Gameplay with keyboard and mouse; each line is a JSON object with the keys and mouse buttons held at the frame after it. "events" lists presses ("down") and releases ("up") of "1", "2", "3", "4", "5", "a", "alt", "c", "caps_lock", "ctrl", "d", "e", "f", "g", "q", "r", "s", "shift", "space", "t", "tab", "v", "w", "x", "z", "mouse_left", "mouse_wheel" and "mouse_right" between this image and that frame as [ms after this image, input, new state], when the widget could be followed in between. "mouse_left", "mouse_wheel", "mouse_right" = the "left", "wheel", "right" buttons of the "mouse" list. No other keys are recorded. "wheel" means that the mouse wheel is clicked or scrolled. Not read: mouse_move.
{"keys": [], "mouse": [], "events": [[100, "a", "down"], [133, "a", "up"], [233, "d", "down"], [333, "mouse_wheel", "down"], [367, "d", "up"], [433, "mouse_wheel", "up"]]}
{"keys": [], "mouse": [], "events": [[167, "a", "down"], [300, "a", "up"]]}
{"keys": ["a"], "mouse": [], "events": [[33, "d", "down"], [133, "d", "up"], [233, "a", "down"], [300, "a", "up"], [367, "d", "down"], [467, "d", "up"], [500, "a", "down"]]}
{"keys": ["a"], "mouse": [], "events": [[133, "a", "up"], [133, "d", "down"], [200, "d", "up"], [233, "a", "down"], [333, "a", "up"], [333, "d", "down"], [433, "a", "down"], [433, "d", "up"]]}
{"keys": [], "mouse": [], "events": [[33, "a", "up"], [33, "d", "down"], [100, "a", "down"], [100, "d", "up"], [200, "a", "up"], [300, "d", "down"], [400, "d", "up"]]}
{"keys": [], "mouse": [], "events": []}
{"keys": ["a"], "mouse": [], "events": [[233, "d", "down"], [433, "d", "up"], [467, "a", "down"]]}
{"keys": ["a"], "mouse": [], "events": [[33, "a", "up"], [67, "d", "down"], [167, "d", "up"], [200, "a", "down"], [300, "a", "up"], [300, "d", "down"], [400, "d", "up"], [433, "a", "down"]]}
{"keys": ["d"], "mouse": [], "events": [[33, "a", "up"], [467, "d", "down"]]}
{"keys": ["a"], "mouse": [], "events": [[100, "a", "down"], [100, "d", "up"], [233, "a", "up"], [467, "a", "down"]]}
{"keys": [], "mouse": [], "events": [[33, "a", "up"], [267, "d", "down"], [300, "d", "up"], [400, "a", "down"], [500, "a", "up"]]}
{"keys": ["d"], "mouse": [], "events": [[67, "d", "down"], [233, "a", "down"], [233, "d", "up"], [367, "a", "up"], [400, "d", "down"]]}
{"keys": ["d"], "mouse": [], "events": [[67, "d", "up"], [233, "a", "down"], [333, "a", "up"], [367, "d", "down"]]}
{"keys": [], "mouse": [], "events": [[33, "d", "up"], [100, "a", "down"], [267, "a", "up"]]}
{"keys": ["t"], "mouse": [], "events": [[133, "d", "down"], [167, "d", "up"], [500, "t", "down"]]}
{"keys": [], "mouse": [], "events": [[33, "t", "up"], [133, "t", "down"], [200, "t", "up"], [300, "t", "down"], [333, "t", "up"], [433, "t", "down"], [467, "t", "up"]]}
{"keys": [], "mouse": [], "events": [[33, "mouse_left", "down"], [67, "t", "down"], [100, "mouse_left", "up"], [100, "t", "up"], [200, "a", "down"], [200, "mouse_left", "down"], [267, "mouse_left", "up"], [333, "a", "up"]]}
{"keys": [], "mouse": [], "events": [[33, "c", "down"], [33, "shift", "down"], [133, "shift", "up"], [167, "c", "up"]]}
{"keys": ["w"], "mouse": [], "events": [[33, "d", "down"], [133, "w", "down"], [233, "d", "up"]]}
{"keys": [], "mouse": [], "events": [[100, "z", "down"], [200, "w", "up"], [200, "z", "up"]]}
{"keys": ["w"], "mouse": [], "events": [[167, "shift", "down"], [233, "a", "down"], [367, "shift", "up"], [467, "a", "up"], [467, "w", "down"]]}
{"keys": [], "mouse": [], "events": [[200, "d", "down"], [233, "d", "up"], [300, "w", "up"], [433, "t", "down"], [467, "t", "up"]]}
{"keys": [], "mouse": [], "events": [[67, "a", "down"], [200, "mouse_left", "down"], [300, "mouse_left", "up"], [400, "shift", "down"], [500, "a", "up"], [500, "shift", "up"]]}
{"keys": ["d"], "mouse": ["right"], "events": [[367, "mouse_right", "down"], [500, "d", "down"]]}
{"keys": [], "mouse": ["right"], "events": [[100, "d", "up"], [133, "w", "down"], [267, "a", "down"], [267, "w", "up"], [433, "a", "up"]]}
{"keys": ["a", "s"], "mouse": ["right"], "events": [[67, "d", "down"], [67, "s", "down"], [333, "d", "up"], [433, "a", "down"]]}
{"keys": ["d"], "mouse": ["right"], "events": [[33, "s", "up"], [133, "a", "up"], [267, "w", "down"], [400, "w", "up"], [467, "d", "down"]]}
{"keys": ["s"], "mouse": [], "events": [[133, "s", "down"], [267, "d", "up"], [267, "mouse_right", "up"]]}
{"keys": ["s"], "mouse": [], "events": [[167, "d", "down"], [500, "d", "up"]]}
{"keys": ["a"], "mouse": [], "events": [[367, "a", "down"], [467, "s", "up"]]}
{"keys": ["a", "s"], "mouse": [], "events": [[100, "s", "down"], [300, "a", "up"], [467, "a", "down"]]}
——
_What the task asks:_ Using the entries above, please restate each one word for word.

_Solution below:_
Gameplay with keyboard and mouse; each line is a JSON object with the keys and mouse buttons held at the frame after it. "events" lists presses ("down") and releases ("up") of "1", "2", "3", "4", "5", "a", "alt", "c", "caps_lock", "ctrl", "d", "e", "f", "g", "q", "r", "s", "shift", "space", "t", "tab", "v", "w", "x", "z", "mouse_left", "mouse_wheel" and "mouse_right" between this image and that frame as [ms after this image, input, new state], when the widget could be followed in between. "mouse_left", "mouse_wheel", "mouse_right" = the "left", "wheel", "right" buttons of the "mouse" list. No other keys are recorded. "wheel" means that the mouse wheel is clicked or scrolled. Not read: mouse_move.
{"keys": [], "mouse": [], "events": [[100, "a", "down"], [133, "a", "up"], [233, "d", "down"], [333, "mouse_wheel", "down"], [367, "d", "up"], [433, "mouse_wheel", "up"]]}
{"keys": [], "mouse": [], "events": [[167, "a", "down"], [300, "a", "up"]]}
{"keys": ["a"], "mouse": [], "events": [[33, "d", "down"], [133, "d", "up"], [233, "a", "down"], [300, "a", "up"], [367, "d", "down"], [467, "d", "up"], [500, "a", "down"]]}
{"keys": ["a"], "mouse": [], "events": [[133, "a", "up"], [133, "d", "down"], [200, "d", "up"], [233, "a", "down"], [333, "a", "up"], [333, "d", "down"], [433, "a", "down"], [433, "d", "up"]]}
{"keys": [], "mouse": [], "events": [[33, "a", "up"], [33, "d", "down"], [100, "a", "down"], [100, "d", "up"], [200, "a", "up"], [300, "d", "down"], [400, "d", "up"]]}
{"keys": [], "mouse": [], "events": []}
{"keys": ["a"], "mouse": [], "events": [[233, "d", "down"], [433, "d", "up"], [467, "a", "down"]]}
{"keys": ["a"], "mouse": [], "events": [[33, "a", "up"], [67, "d", "down"], [167, "d", "up"], [200, "a", "down"], [300, "a", "up"], [300, "d", "down"], [400, "d", "up"], [433, "a", "down"]]}
{"keys": ["d"], "mouse": [], "events": [[33, "a", "up"], [467, "d", "down"]]}
{"keys": ["a"], "mouse": [], "events": [[100, "a", "down"], [100, "d", "up"], [233, "a", "up"], [467, "a", "down"]]}
{"keys": [], "mouse": [], "events": [[33, "a", "up"], [267, "d", "down"], [300, "d", "up"], [400, "a", "down"], [500, "a", "up"]]}
{"keys": ["d"], "mouse": [], "events": [[67, "d", "down"], [233, "a", "down"], [233, "d", "up"], [367, "a", "up"], [400, "d", "down"]]}
{"keys": ["d"], "mouse": [], "events": [[67, "d", "up"], [233, "a", "down"], [333, "a", "up"], [367, "d", "down"]]}
{"keys": [], "mouse": [], "events": [[33, "d", "up"], [100, "a", "down"], [267, "a", "up"]]}
{"keys": ["t"], "mouse": [], "events": [[133, "d", "down"], [167, "d", "up"], [500, "t", "down"]]}
{"keys": [], "mouse": [], "events": [[33, "t", "up"], [133, "t", "down"], [200, "t", "up"], [300, "t", "down"], [333, "t", "up"], [433, "t", "down"], [467, "t", "up"]]}
{"keys": [], "mouse": [], "events": [[33, "mouse_left", "down"], [67, "t", "down"], [100, "mouse_left", "up"], [100, "t", "up"], [200, "a", "down"], [200, "mouse_left", "down"], [267, "mouse_left", "up"], [333, "a", "up"]]}
{"keys": [], "mouse": [], "events": [[33, "c", "down"], [33, "shift", "down"], [133, "shift", "up"], [167, "c", "up"]]}
{"keys": ["w"], "mouse": [], "events": [[33, "d", "down"], [133, "w", "down"], [233, "d", "up"]]}
{"keys": [], "mouse": [], "events": [[100, "z", "down"], [200, "w", "up"], [200, "z", "up"]]}
{"keys": ["w"], "mouse": [], "events": [[167, "shift", "down"], [233, "a", "down"], [367, "shift", "up"], [467, "a", "up"], [467, "w", "down"]]}
{"keys": [], "mouse": [], "events": [[200, "d", "down"], [233, "d", "up"], [300, "w", "up"], [433, "t", "down"], [467, "t", "up"]]}
{"keys": [], "mouse": [], "events": [[67, "a", "down"], [200, "mouse_left", "down"], [300, "mouse_left", "up"], [400, "shift", "down"], [500, "a", "up"], [500, "shift", "up"]]}
{"keys": ["d"], "mouse": ["right"], "events": [[367, "mouse_right", "down"], [500, "d", "down"]]}
{"keys": [], "mouse": ["right"], "events": [[100, "d", "up"], [133, "w", "down"], [267, "a", "down"], [267, "w", "up"], [433, "a", "up"]]}
{"keys": ["a", "s"], "mouse": ["right"], "events": [[67, "d", "down"], [67, "s", "down"], [333, "d", "up"], [433, "a", "down"]]}
{"keys": ["d"], "mouse": ["right"], "events": [[33, "s", "up"], [133, "a", "up"], [267, "w", "down"], [400, "w", "up"], [467, "d", "down"]]}
{"keys": ["s"], "mouse": [], "events": [[133, "s", "down"], [267, "d", "up"], [267, "mouse_right", "up"]]}
{"keys": ["s"], "mouse": [], "events": [[167, "d", "down"], [500, "d", "up"]]}
{"keys": ["a"], "mouse": [], "events": [[367, "a", "down"], [467, "s", "up"]]}
{"keys": ["a", "s"], "mouse": [], "events": [[100, "s", "down"], [300, "a", "up"], [467, "a", "down"]]}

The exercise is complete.